Click this history symbol to open history window. A window will pop out and showing all the plots generated in that session as thumbnails.
In addition to all of this the following are some of the other good reasons every user should consider using RTVS
· RTVS is free but gives you more control and features. You just need to download visual studio community version which is free from Microsoft visual studio website. (Visual studio Community version)

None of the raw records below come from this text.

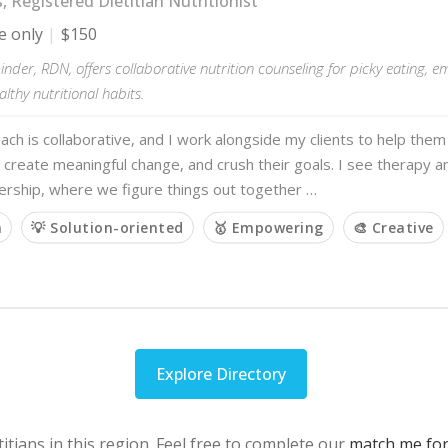
s, Registered Dietitian Nutritionist
e only
$150
nder, RDN, offers collaborative nutrition counseling for picky eating, e
althy nutritional habits.
ch is collaborative, and I work alongside my clients to help th
 create meaningful change, and crush their goals. I see therapy a
ership, where we figure things out together …
m
💡 Solution-oriented
🥇 Empowering
🎨 Creative
Explore Directory
itians in this region. Feel free to complete our
match me fo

· RTVS allows connection to Azure (Microsoft Cloud) to process bigger data sets without any problem.
· With RTVS one can switch from a local to a remote workspace which allows creating code easily using small data sets (development environment) and later using them for bigger data sets (Production environment).
· RTVS also has an icon that easily attaches a debugger and allows all commands in the interactive window to be run under the debugger. This helps in correcting code as the user goes along.
· Possibilities with RTVS are endless.